Anton Ipsen

Personal information
- Full name: Anton Ørskov Ipsen
- National team: Denmark
- Born: 4 September 1994 (age 32) Berlin, Germany
- Height: 186 cm (6 ft 1 in)
- Weight: 74 kg (163 lb)

Sport
- Sport: Swimming
- Strokes: Freestyle
- Club: Sigma Swim Birkerod Bikerod, Denmark
- College team: North Carolina State University
- Coach: Todd DeSorbo (NCSU) Braden Holloway (NCSU)

Medal record
Representing the NC State Wolfpack
| Event | 1st | 2nd | 3rd |
| NCAA Championships | 1 | 0 | 1 |
| Total | 1 | 0 | 1 |
By race
| Event | 1st | 2nd | 3rd |
| 1650 y freestyle | 1 | 0 | 0 |
| 500 y freestyle | 0 | 0 | 1 |
| Total | 1 | 0 | 1 |
NCAA Championships
| Gold medal – first place | 2018 Minneapolis | 1650 y freestyle |
| Bronze medal – third place | 2018 Minneapolis | 500 y freestyle |

= Anton Ipsen =

Danish swimmer (born 1994)

Anton Ørskov Ipsen (born 4 September 1994) is a Danish former swimmer specializing in distance events, who swam for North Carolina State University and competed for Denmark in the 400, 1500 and 1800 meter events in the 2016 Rio de Janeiro and 2020 Tokyo Summer Olympics. Ipsen finished 20th and 18th respectively at those events.

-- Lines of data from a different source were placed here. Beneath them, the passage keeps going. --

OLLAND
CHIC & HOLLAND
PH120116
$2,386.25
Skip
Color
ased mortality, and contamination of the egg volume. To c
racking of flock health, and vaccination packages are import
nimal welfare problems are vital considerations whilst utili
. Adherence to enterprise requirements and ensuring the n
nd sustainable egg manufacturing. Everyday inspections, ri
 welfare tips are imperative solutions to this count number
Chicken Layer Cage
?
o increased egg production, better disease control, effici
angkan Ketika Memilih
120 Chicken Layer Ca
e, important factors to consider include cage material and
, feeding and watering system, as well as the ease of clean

Ipsen was born in Berlin, Germany on 4 September 1994, and swam for Sigma Swim Birkerod, in Bikerod, Denmark. He attended Bikerod Gymnasium for his High School education.

==North Carolina State==
Ispen competed for North Carolina State University where he trained and competed under Coaches Todd DeSorbo and Braden Holloway. He majored in industrial engineering at NC State, graduating around 2018. He was named Danish swimmer of the year in 2016 and NC State's Scholar-Athlete of the Year in 2017. He competed in three events at the 2019 World Aquatics Championships held in Gwangju, South Korea.

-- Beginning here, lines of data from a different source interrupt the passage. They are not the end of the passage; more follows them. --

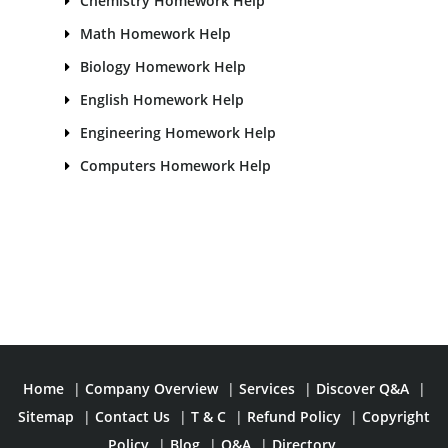
Chemistry Homework Help
Math Homework Help
Biology Homework Help
English Homework Help
Engineering Homework Help
Computers Homework Help
Home
|
Company Overview
|
Services
|
Discover Q&A
|
Sitemap
|
Contact Us
|
T & C
|
Refund Policy
|
Copyright
Policy
|
Blog
|
Q&A
|
Directory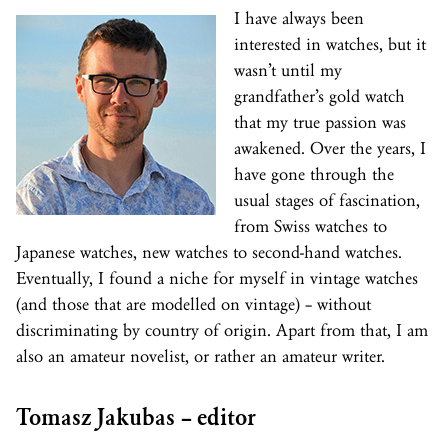
I have always been
interested in watches, but it
wasn’t until my
grandfather’s gold watch
that my true passion was
awakened. Over the years, I
have gone through the
usual stages of fascination,
from Swiss watches to
Japanese watches, new watches to second-hand watches.
Eventually, I found a niche for myself in vintage watches
(and those that are modelled on vintage) – without
discriminating by country of origin. Apart from that, I am
also an amateur novelist, or rather an amateur writer.
Tomasz Jakubas – editor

In 2014, in his first year as a swimmer, he owned University records in the 1,650 and 500 and earned the title of the ACC Freshman of the Year. In his final year of eligibility as a Senior in 2017–2018, he won his initial NCAA Championship title, competing in the 1650-yard event. The race was close until the 1100 meter mark when Ipsen went ahead of Felix Auboeck of Michigan. Ipsen won the event by a five-second margin, setting a time of 14:24.43, and also finished 11th in the 400 IM recording a 3:39.71 for his time.

To summarize his collegiate accomplishments during his swimming eligibility from 2015 to 2018, he was an All American at NCSU ten times, primarily in the 500 and 1650 freestyle, and was a nine-time champion in the Atlantic Coast Conference in the same events as well as the 400 IM in 2018. Also excelling in the classroom, he made the All-ACC Academic Team all four years in 2015, 2016, 2017, and 2018 and made Scholar Athlete of the Year for the ACC Conference in both 2017 and 2018.

==2016, 2020 Olympics==
Ipsen competed in the men's 400 metre and men's 1500 metre events at the 2016 Summer Olympics in Rio de Janeiro. He finished the 1,500 meter 18th overall with a personal best time of 15:05.91. He also swam the 400 meter freestyle, finishing 20th in 3:48.31. Ipsen was one of five NC State swimmers at the Games.

At the 2020 Olympics in Tokyo, he competed in the 800 meter freestyle finishing 21st with a time of 7:54.98, and competed in the 1500 meter freestyle finishing 14th overall with a time of 15:01.58.

In 2019, he swam for the Cali Condors ISL, a professional international swimming team with Jason Lesak as General Manager.